The Colosseum area includes the extended area around the Flavian Amphitheatre, one of the greatest works of architecture and engineering ever realized. Proceeding towards North-East you can walk along Via Cavour to Termini Station and the Esquilino district, proceeding to North-West you can find the area of Piazza Venezia up to the Pantheon and Piazza Navona. This area is intensively characterized by the most important monuments and squares of the ancient Rome, from the Colosseum itself up to the Roman Forum on Via dei Fori Imperiali, Piazza Venezia, Via del Corso etc.
The Colosseum, originally named the Flavian Amphitheatre, is the most famous Roman amphitheatre, and is located in the city centre of Rome. Able to hold between 50,000 and 80,000 spectators, is the most imposing monument of ancient Rome that has come down to us. Its construction begun by Vespasian Emperor in 72 AD and was inaugurated by his successor and heir Titus in 80 AD, with additional modifications made during Domitian's reign. No longer in use after the 6th century AD, the huge building was re-used in various ways over the centuries, even as a quarry of materials.

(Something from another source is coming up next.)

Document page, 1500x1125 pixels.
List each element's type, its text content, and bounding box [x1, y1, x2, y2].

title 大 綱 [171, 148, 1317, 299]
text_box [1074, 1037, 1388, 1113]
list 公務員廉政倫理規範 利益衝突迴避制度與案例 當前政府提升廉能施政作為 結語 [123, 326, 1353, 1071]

The name "Colosseum", which derives from the nearby statue of the Colossus of Nero (later remodelled by Nero's successors into the likeness of Apollo, the Sun God ) became widespread only in the Middle Ages. Today it is the symbol of the city and one of its major tourist attractions. It was used for gladiatorial shows and other public events (hunting shows, re-enactments of famous battles, and dramas based on Classical mythology). The Colosseum, as the entire historical centre of Rome, has been listed as a World Heritage Site by UNESCO in 1980. In 2007 the complex was also included among the New Seven Wonders of the World, following a competition organized by New Open World Corporation (NOWC).